I pull the car over to the side of Fairfax and my girlfriend and I ask the kids, very nicely, what they are up to. Their replies drip sarcasm. “We’re waiting for Britney Spears!” says one guy. “We heard J.Lo’s gonna be here!” says another. “Michael Jordan’s supposed to show up!” shouts a third. I’m confused. Why would people who are clearly making some kind of public statement be so squirrelly and evasive?

Now I have to know what’s going on.

I park the car around the corner, walk back and infiltrate the mob. Luckily, the first couple of guys I approach offer me an empty folding chair.

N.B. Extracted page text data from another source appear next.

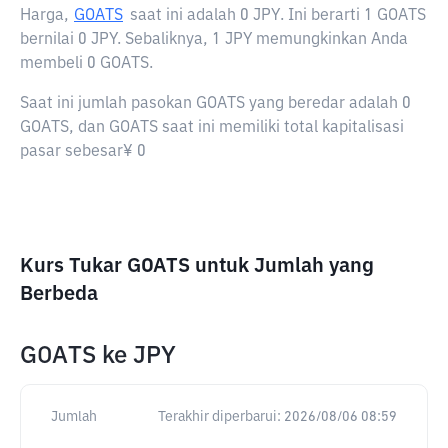
Harga,
GOATS
saat ini adalah
0 JPY
. Ini berarti 1 GOATS
bernilai 0 JPY. Sebaliknya, 1 JPY memungkinkan Anda
membeli 0 GOATS.
Saat ini jumlah pasokan GOATS yang beredar adalah 0
GOATS, dan GOATS saat ini memiliki total kapitalisasi
pasar sebesar¥ 0
Kurs Tukar GOATS untuk Jumlah yang
Berbeda
GOATS
ke
JPY
Jumlah
Terakhir diperbarui:
2026/08/06 08:59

Frizzy-haired Max, who looks like he could be into the band Korn as much as into hip-hop, and Hansi, who has an art-school-meets-barrio-poet vibe about him, lay it down for me with a cool, calm authority. They are all waiting for the Fairfax Avenue boutique shoe store Supreme to open up the next morning at 11 (more than 12 hours from now) so they can be the first ones to buy the new Nike SB Trainers, a sneaker made especially for the Supreme store, which has U.S. locations only in L.A. and New York City. The shoes, which retail for $148, could — and in many cases would — be shortly resold on eBay for two or three times that much.

The kids are part of a subculture called “sneaker heads” or “shoe heads” and they come from all parts of greater L.A. Max and Hansi, who looked to be in their late teens or early 20s, drove more than an hour from the heart of the Inland Empire.

“Rock the shoes to break the necks,” says Hansi, quoting a common sneaker-head motto. And by “break the necks,” they mean turning heads, not literally stepping on someone’s jugular. Of the sneaks that are kept and never resold, there seems to be a split among the collectors. “Some people wear ’em and wear ’em out,” says Max, “Some people save them, never even wear ’em.”

The resell prices for this footwear are nothing to sneeze at. A model from a while back called What the Dunk retailed for $129 and resold on eBay for $3,000. Someone gives me a glossy brochure featuring the new Trainers in question. They are Michael Jordan–inspired and have a black-over-white, fine webbing pattern on the tongue, black laces and a velcro pull strip near the toe. They come in four colors, and I especially remember a rich, medium blue and a bright, sunny yellow.

To my eyes, they were a little underwhelming for all the hype — not as physically impressive as, say, a space-age ski boot. But I love casual, laceless slip-on shoes from the discount rack at Big 5, so what do I know of ultra-hip, rare-model sneakers?

“Some kids say, ‘I don’t want to spend a lot on a pair of shoes,’?” Max explains. “?‘What if they go out of style?’ Shoes are like wine, they go up in price with time.”

Adds Hansi, “You know. Like baseball cards.”